Figure 3. Countries associated with cybercrime events during the COVID-19 lockdowns, which generally correspond to the presence of local cybercrime regulations within each of these jurisdictions.

Differences in legal frameworks surrounding cybercrime pose issues of cross-border enforcement and allow cybercriminals to circumvent travel restrictions. Areas with minimal regulation against cybercrime may be intended to protect state-sponsored activity. Such instances raise questions about international unity and call for institutions in the financial sector worldwide to collaborate in connecting the dots against cybercrime. It is up to each organization to determine which regulations carry the most weight and would have the most impact on their operational footprint, in what areas they have the most market share or where they see the greatest potential growth.

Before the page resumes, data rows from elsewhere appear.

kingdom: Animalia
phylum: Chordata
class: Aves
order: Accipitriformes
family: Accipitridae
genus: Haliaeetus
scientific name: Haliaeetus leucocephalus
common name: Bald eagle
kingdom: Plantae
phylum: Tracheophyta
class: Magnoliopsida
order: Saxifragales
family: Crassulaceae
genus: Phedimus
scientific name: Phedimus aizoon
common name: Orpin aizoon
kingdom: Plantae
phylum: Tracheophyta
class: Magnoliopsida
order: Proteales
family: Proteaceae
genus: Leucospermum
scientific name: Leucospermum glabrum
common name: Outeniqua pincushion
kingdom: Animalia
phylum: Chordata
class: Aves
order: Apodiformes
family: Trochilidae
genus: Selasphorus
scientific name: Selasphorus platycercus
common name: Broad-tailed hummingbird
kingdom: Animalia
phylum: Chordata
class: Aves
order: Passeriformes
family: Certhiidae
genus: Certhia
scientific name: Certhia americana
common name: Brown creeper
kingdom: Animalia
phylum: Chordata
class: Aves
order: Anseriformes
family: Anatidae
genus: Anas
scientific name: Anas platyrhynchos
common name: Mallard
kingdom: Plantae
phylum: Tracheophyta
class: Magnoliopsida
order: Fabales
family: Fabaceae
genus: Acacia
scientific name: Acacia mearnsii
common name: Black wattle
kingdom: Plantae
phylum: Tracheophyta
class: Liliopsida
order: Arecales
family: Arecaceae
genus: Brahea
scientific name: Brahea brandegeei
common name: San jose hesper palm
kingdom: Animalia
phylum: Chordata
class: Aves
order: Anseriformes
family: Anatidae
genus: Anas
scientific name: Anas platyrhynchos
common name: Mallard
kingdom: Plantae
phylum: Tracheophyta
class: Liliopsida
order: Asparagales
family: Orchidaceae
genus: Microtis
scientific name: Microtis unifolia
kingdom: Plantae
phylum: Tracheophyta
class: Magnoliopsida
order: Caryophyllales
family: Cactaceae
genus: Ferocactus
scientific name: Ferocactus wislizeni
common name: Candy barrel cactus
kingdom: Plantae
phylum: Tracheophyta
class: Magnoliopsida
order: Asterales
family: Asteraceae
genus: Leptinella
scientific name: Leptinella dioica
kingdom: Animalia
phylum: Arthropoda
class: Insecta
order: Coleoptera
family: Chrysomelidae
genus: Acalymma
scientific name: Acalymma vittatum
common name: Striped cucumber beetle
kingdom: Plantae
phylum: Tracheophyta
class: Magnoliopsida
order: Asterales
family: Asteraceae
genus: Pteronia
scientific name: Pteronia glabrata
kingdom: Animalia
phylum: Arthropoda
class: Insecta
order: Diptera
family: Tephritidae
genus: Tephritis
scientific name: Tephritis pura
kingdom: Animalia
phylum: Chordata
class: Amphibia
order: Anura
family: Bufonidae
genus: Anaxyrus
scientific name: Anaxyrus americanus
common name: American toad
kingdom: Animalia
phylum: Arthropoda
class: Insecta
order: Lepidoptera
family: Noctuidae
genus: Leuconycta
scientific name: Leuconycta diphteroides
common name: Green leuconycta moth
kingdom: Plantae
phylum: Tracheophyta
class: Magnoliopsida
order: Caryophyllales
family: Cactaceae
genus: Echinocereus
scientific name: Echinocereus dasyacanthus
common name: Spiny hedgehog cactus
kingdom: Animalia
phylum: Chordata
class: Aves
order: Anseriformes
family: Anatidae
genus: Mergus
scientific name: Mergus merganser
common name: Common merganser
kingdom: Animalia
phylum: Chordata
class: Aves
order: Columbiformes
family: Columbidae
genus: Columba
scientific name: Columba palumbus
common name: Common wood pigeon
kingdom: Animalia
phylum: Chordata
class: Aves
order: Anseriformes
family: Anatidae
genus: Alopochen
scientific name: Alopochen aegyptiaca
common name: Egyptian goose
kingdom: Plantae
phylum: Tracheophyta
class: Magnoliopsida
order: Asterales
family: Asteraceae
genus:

Monitoring: the ripple effect

Today, less than a year since the onset of the pandemic, most Covid-19-related potential cyber criminals have only been arrested or charged; fewer than 5% of suspects have been convicted . As we have learned from previous disasters, the prosecution of fraudsters can continue for years following a catastrophe, with Hurricane Katrina cyberfraud convictions continuing until 2009, four years after the hurricane. Companies should start to monitor risk entities now to identify predicate crimes attached to larger fraud schemes. They should also consider scrutinizing such activities for a one-to-three-year span, post-recession.

Unfortunately, natural and disasters caused by man will continue to occur and become ever less predictable. As an organization, it is important to be mindful of the subsequent risks, cybercrime and otherwise. Capitalizing on AI and Machine Learning technologies will allow teams to accelerate data analysis, decision making and performance monitoring of their AML/KYC program both during and after critical risk periods. As with past disasters, rebuilding a city, state or country is an ongoing process, during which time the fraud may continue too.